Print Friendly, PDF & Email

La primera escena de God’s Creatures nos recuerda que el mar suele arrastrar y sacar a la luz a sus muertos. La escena es simbólica porque lo que pretende la película no es otra cosa que sacar a la luz aquello escondido, la tragedia nunca confesada. Estamos en un pueblo pesquero de la costa irlandesa forjado por la tragedia, en el que la comunidad vive del trabajo de selección del pescado que los hombres entregan cada día con sus barcas y del cuidado de las ostras atlánticas. En este mundo nos encontramos con la figura de Aileen, una madre que ha vivido siempre sumida en sus silencios, que ha consentido muchas veces para evitar fragilizar el complicado entorno familiar. Aileen sabe muchas cosas, pero actúa como si no las supiera y acoge en sus brazos a su hijo Brian, recién llegado de Australia. No sabemos qué es lo que le empujó a escaparse, ni que fue de su vida anterior.

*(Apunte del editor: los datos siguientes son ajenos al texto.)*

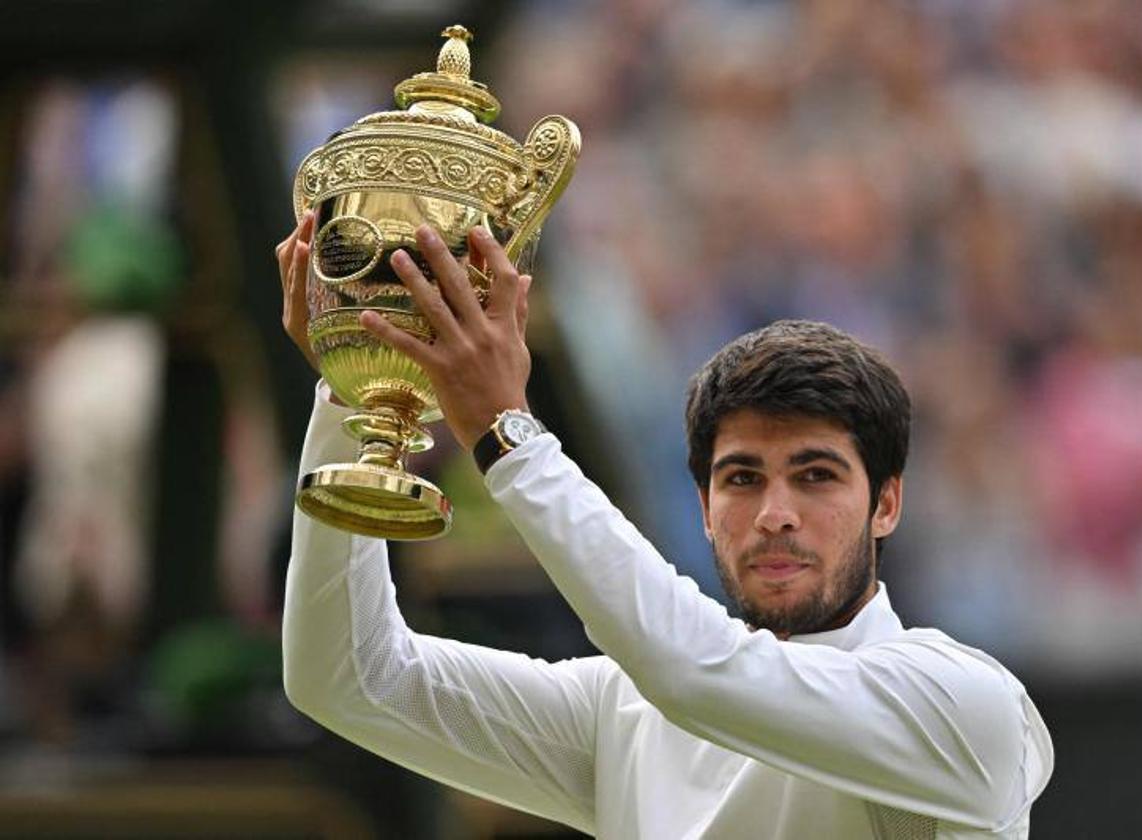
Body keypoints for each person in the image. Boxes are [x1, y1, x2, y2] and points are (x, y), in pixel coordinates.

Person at [277, 217, 1054, 839]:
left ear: (887, 504)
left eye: (816, 476)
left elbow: (695, 673)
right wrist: (358, 386)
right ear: (704, 506)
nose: (775, 513)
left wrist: (508, 435)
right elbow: (347, 676)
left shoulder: (966, 704)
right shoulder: (624, 712)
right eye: (741, 478)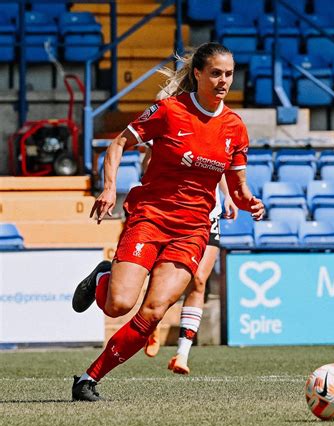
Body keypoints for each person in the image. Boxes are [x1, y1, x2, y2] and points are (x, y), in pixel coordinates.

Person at [70, 42, 265, 401]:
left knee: (154, 311)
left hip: (192, 231)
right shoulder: (169, 111)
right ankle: (103, 275)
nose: (224, 81)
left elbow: (238, 189)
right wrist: (110, 188)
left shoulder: (234, 127)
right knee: (118, 305)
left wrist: (249, 200)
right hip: (150, 217)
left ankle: (88, 379)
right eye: (216, 73)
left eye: (229, 74)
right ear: (198, 74)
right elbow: (117, 146)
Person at [143, 145, 238, 375]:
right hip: (176, 212)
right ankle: (152, 320)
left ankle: (182, 354)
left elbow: (218, 167)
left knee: (198, 279)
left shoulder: (215, 126)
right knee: (163, 276)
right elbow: (146, 167)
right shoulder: (172, 121)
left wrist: (227, 196)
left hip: (209, 215)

En el primer tramo la película es casi como un retrato social de las formas de vida en ese pequeño rincón irlandés. No obstante, en la parte central del metraje, entendemos por qué el hijo se marchó a Australia, cuál es el pasado que esconde y cuál el que han escondido muchos hombres de la familia bajo la mirada de consentimiento de la figura materna. Algo sucio saldrá a la superficie y todo acabará confluyendo en un potente drama sobre la violencia doméstica, la depredación masculina y los silencios de una sociedad que acaba consintiendo. Interpretada por una recuperada y potente Emily Watson que observa y acaba tomando conciencia, Anna Rose Holmer y Saela Davis filman con buen pulso y saben mantener las elipsis oportunas, aunque algunas veces fuercen el desarrollo de lo trágico.

Àngel Quintana

God’s Creatures se encierra en un pequeño pueblo pesquero de la costa irlandesa anclado en la tradición, el silencio y la asunción de la violencia. En ese entorno cerrado en sí mismo, frío y duro donde muy poco se expresa y casi todo se oculta, la relación entre una madre (Emily Watson) y su hijo (Paul Mescal), permite a las cineastas explorar el modo en el que se preserva el privilegio masculino también a través de las propias mujeres. El dilema se juega entre el amor incondicional de la madre hacia su hijo y la necesidad de terminar con el maltrato y el ostracismo que toda la comunidad ejerce sobre las mujeres que han sufrido agresiones sexuales.

El mar, siempre presente, acompaña la evolución emocional de los personajes de tal modo que el violento romper de las olas contra las rocas sostiene la fuerza simbólica del momento preciso en el que se produce la dolorosa toma de conciencia de la madre y su ruptura inquebrantable con el hijo, que supone al mismo tiempo la quiebra con el mundo en el que ha aprendido a subsistir. La esperanza queda, como casi siempre, en manos de las generaciones más jóvenes que aquí, emprenden el viaje de huida.